▶ [Work order]:
Identify each line below containing the string "worn" and copy it.

▶ [Stored data entries]:
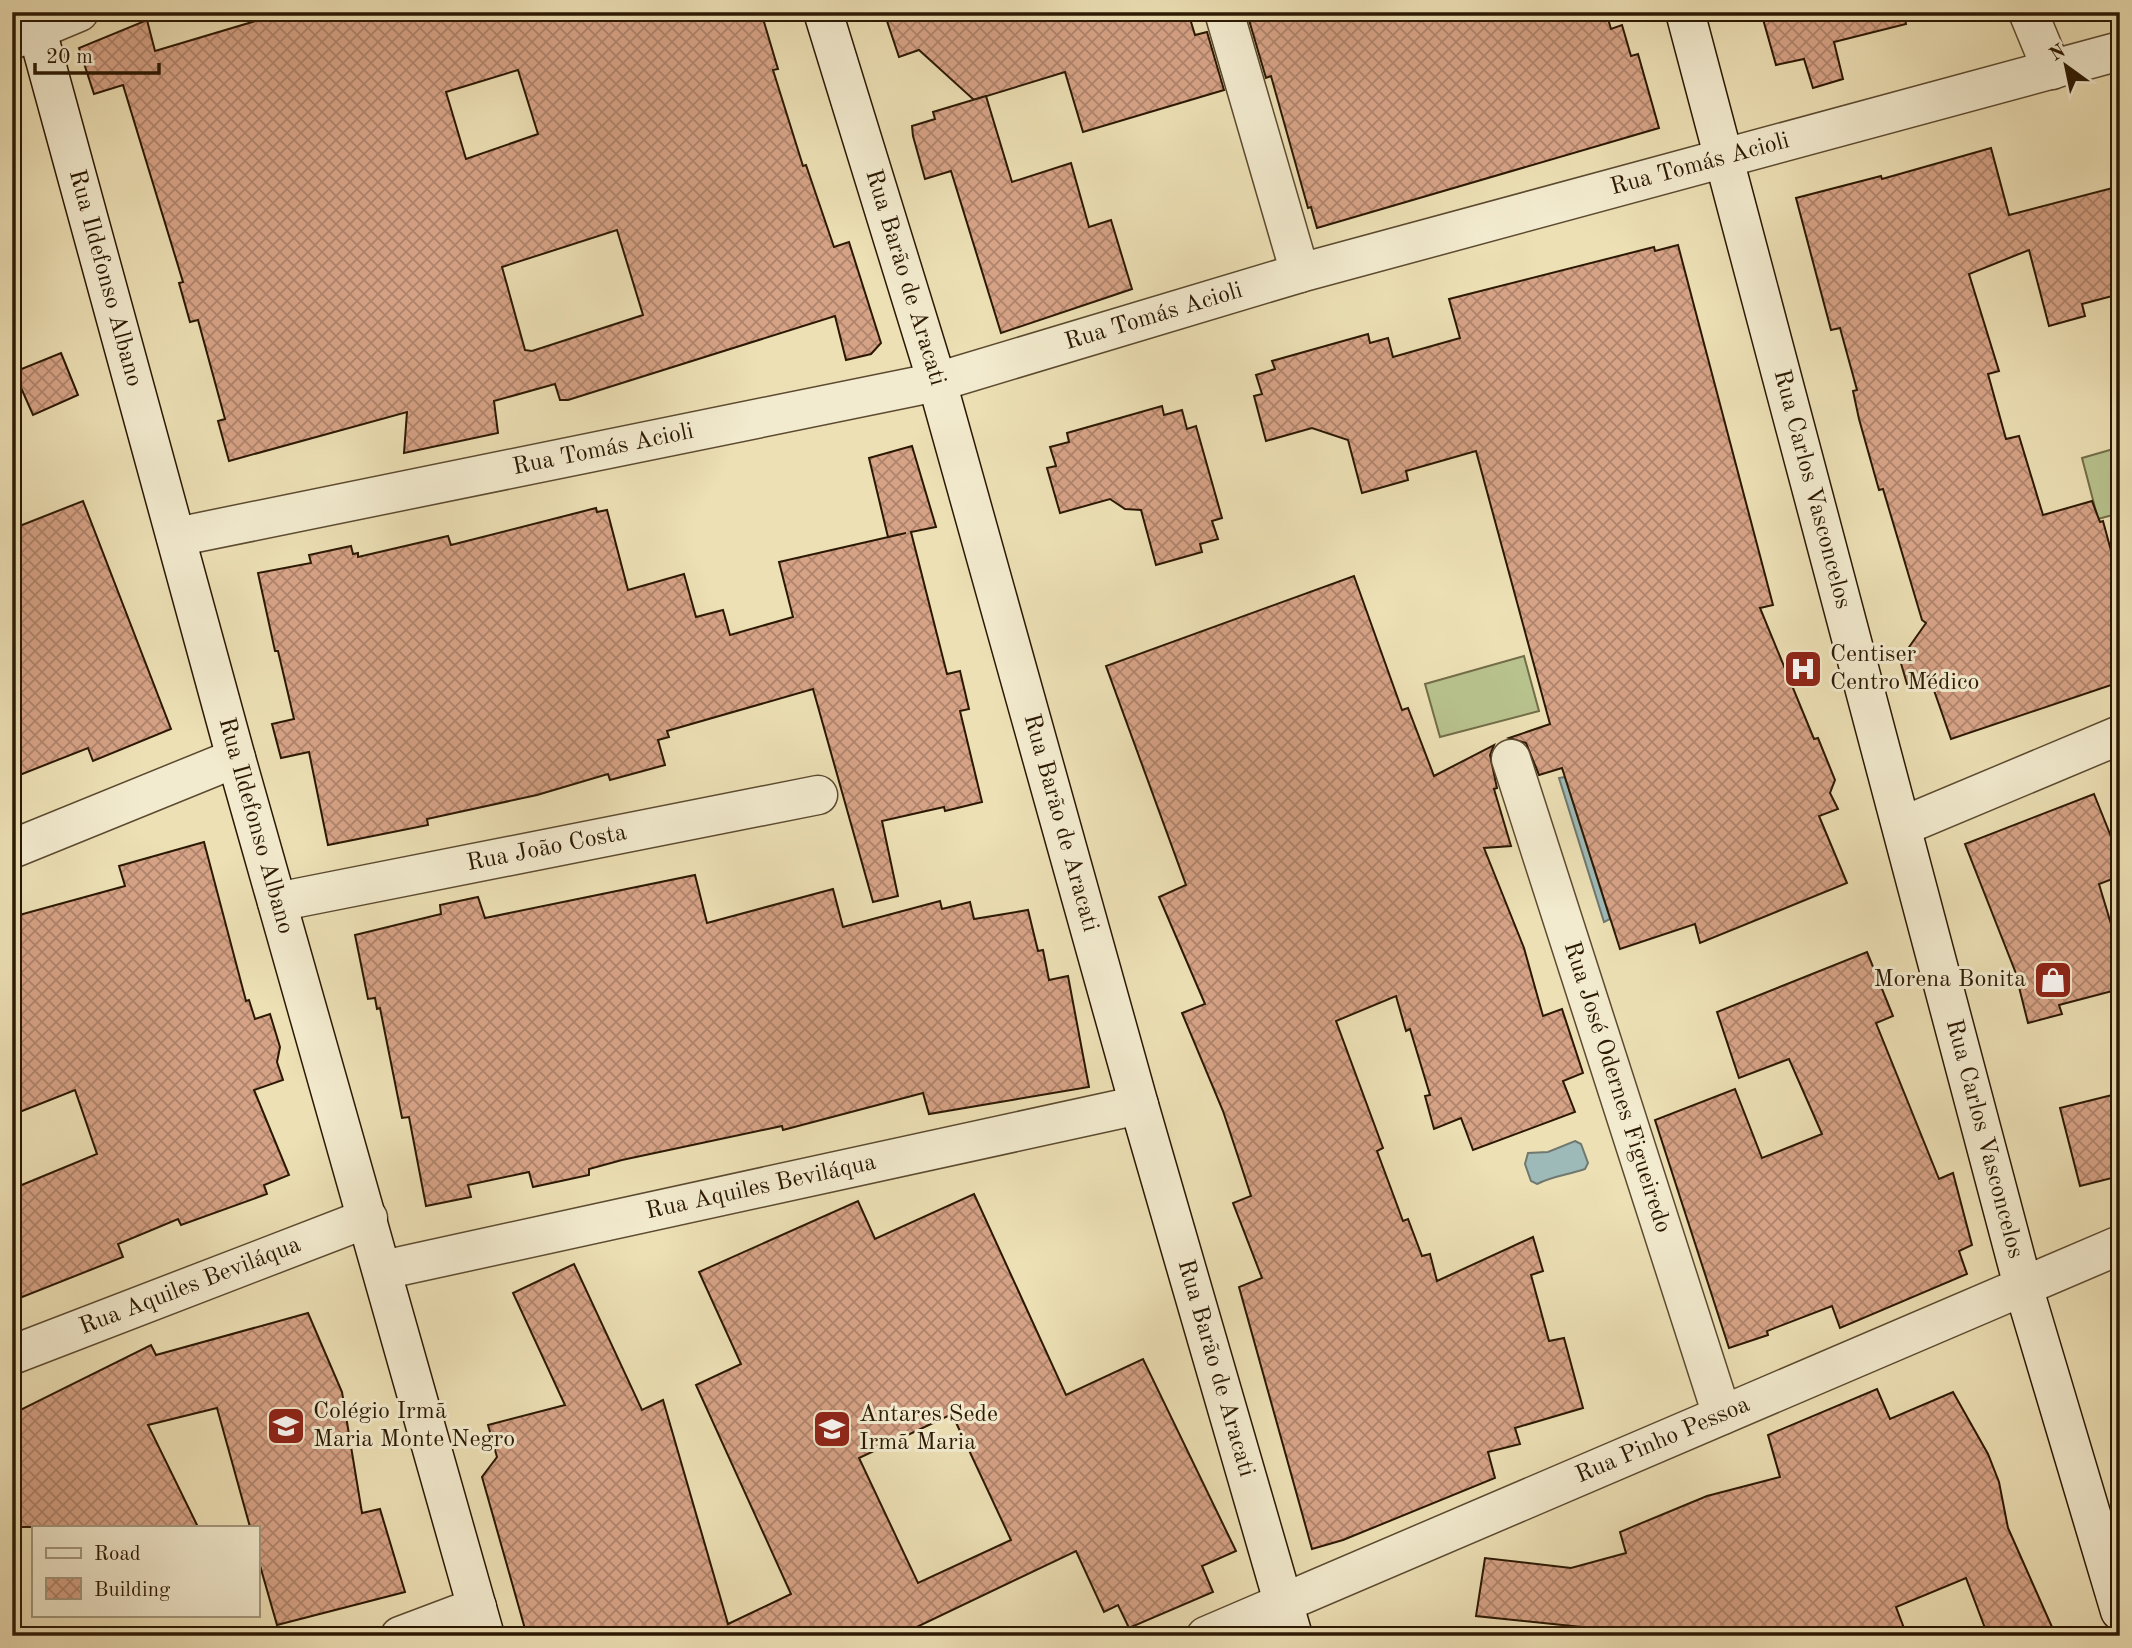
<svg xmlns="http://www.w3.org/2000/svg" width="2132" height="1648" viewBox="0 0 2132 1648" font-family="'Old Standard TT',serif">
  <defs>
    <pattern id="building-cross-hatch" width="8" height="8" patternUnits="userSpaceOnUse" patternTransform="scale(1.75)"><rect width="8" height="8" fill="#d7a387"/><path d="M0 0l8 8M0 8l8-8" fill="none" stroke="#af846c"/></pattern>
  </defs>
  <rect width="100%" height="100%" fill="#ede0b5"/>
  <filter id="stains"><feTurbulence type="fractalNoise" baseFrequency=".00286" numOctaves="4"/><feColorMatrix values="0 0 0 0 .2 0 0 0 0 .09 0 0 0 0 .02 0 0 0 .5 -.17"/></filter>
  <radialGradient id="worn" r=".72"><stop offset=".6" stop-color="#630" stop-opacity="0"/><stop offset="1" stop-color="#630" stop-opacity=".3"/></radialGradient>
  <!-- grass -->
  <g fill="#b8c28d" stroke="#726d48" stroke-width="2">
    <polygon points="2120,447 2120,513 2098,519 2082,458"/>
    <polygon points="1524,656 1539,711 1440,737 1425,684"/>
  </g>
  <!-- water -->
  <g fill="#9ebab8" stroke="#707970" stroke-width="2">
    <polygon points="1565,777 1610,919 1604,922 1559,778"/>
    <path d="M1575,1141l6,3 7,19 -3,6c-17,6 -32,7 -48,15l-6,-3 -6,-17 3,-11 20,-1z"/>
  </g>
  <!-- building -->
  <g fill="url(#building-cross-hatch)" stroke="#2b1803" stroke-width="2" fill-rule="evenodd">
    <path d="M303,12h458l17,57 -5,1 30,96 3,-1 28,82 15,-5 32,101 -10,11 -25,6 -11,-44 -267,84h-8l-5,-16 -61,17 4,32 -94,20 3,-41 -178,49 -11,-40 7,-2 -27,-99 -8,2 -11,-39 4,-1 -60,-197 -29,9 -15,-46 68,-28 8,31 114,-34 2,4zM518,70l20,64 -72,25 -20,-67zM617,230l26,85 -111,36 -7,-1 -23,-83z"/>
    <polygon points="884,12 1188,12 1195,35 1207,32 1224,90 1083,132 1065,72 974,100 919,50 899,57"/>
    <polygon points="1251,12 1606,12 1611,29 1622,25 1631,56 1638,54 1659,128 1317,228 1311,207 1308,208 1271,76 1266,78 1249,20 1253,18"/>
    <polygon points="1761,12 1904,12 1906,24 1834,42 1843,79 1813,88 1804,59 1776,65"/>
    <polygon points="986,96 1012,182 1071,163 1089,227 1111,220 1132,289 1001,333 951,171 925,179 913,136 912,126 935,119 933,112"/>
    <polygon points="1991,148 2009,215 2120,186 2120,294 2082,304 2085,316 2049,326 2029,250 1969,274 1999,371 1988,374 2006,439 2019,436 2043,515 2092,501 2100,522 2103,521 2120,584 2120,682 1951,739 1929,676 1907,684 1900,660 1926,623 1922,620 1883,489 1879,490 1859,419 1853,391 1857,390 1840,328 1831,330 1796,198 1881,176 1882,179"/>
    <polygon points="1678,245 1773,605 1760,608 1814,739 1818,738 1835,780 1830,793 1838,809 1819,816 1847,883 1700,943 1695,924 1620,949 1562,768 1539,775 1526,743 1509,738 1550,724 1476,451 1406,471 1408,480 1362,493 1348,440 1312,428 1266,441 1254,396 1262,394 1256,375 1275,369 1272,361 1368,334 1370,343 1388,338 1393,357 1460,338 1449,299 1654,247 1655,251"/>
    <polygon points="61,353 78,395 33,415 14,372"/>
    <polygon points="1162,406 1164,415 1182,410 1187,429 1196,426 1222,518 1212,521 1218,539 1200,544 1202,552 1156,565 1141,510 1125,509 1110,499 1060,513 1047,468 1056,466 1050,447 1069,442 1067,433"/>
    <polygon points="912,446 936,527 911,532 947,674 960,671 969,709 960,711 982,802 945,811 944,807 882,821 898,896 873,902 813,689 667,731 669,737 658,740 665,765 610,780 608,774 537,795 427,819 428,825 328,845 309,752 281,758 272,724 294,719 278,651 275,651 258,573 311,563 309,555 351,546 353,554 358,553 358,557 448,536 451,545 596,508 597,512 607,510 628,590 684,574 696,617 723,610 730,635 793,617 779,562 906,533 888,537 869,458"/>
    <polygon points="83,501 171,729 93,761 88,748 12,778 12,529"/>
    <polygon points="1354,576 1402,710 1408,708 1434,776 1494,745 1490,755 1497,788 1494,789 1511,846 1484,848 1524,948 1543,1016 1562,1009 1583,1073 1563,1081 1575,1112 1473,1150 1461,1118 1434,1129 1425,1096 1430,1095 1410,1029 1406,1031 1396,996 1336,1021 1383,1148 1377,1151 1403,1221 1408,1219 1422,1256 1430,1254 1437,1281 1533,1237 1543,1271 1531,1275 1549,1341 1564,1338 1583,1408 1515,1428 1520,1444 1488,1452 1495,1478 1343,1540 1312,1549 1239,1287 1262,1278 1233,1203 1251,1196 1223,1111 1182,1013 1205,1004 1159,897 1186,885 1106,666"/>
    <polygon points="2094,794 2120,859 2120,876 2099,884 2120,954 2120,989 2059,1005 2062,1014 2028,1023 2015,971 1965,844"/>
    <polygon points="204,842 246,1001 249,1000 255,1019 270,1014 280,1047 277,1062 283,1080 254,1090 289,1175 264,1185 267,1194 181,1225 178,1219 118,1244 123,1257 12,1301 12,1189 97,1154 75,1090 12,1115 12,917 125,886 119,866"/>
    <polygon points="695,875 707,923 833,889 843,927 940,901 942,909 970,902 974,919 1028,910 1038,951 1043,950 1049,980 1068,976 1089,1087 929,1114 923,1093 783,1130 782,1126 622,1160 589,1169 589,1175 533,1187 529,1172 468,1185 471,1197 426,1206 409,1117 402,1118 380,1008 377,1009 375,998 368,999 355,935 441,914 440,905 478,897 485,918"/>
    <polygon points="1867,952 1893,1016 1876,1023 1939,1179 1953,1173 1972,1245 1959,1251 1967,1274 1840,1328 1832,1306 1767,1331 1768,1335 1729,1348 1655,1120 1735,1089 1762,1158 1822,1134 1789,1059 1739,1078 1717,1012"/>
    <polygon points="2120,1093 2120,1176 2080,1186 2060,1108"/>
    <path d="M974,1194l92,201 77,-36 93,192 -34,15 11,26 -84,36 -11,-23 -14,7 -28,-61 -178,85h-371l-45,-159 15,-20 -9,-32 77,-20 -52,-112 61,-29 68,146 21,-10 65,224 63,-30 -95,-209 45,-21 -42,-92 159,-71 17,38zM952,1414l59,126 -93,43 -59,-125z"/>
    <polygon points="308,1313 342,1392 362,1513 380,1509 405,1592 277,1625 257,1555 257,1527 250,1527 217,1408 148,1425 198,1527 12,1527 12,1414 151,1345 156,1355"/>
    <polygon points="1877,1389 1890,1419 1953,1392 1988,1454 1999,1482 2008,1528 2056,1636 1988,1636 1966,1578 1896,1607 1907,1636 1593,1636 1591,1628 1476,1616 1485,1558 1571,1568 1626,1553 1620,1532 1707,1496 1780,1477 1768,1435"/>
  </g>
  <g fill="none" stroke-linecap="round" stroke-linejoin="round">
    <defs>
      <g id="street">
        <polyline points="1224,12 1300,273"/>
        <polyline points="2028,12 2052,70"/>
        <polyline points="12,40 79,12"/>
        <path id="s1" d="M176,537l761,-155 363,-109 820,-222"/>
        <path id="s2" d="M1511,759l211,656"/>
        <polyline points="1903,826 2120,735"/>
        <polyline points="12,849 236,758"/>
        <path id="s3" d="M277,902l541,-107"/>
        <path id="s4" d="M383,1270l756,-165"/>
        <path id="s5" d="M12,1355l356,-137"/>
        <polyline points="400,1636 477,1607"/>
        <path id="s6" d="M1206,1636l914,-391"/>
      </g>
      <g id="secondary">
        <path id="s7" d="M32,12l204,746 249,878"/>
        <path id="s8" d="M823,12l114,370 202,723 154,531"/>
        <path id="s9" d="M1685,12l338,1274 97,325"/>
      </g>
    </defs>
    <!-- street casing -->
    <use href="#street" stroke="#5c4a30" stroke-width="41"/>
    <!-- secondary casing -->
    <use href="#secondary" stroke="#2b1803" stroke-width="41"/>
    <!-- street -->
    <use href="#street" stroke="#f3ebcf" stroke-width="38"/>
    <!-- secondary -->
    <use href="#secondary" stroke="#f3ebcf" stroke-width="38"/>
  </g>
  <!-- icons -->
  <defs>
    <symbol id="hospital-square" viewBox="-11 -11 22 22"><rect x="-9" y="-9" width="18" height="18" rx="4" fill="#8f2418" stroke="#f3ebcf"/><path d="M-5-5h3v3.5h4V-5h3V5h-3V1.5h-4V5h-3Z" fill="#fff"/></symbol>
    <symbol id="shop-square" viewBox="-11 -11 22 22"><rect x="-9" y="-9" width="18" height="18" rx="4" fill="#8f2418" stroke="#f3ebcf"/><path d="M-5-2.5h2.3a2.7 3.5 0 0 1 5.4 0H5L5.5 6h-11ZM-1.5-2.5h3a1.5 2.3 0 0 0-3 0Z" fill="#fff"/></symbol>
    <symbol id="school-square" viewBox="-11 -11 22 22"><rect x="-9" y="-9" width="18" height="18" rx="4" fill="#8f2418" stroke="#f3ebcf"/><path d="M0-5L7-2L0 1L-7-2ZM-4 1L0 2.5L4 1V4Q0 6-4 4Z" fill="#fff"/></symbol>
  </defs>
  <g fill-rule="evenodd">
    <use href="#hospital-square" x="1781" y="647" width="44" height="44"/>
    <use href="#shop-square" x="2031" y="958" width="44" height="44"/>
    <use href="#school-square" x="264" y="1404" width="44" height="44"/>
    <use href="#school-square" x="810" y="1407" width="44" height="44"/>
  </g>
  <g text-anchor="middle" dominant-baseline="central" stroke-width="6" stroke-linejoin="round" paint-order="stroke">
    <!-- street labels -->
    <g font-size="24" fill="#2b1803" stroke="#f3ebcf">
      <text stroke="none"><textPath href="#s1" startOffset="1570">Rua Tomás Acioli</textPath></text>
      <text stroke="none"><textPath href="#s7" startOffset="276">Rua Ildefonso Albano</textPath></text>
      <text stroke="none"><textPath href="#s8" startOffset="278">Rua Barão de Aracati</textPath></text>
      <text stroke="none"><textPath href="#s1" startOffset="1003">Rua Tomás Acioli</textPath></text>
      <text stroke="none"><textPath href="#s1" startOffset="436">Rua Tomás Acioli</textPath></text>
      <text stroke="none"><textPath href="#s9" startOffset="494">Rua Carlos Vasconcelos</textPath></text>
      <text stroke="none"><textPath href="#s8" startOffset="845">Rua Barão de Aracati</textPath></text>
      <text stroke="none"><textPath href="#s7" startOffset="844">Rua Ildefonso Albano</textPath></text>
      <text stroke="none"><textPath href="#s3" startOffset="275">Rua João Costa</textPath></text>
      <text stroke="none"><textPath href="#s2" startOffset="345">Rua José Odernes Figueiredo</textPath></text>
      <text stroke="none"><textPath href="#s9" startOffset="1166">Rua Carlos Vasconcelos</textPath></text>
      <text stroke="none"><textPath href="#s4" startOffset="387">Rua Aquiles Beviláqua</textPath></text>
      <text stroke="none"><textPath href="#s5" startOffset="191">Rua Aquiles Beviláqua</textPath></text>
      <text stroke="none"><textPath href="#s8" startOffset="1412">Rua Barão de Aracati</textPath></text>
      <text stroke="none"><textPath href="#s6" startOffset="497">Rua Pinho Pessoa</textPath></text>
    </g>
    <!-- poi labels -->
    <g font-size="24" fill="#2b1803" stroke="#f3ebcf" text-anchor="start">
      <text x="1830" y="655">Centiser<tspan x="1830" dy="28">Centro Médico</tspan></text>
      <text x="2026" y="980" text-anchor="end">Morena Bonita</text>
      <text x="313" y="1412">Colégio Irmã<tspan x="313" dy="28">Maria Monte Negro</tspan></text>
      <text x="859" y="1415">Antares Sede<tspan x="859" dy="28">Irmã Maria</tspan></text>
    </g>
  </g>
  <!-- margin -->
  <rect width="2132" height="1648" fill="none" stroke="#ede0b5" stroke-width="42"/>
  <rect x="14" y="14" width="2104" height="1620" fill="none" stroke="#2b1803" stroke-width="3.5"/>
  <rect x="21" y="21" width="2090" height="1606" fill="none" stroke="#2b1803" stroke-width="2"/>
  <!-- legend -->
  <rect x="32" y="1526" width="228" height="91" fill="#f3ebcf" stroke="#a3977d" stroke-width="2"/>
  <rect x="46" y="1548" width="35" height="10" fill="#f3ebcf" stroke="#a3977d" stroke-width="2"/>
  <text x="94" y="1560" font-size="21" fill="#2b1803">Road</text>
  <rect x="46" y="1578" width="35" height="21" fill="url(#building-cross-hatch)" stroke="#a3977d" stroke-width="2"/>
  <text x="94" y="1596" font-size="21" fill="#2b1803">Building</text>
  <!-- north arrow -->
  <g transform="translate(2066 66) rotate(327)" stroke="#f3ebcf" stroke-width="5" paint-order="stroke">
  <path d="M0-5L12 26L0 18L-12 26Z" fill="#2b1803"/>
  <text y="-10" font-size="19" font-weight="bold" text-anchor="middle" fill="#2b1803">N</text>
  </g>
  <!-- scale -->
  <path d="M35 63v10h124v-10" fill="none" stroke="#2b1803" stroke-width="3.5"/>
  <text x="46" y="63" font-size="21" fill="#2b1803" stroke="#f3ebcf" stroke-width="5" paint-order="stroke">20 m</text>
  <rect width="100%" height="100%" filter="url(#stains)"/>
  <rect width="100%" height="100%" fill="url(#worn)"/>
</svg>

▶ [Reply to the task]:
  <radialGradient id="worn" r=".72"><stop offset=".6" stop-color="#630" stop-opacity="0"/><stop offset="1" stop-color="#630" stop-opacity=".3"/></radialGradient>
  <rect width="100%" height="100%" fill="url(#worn)"/>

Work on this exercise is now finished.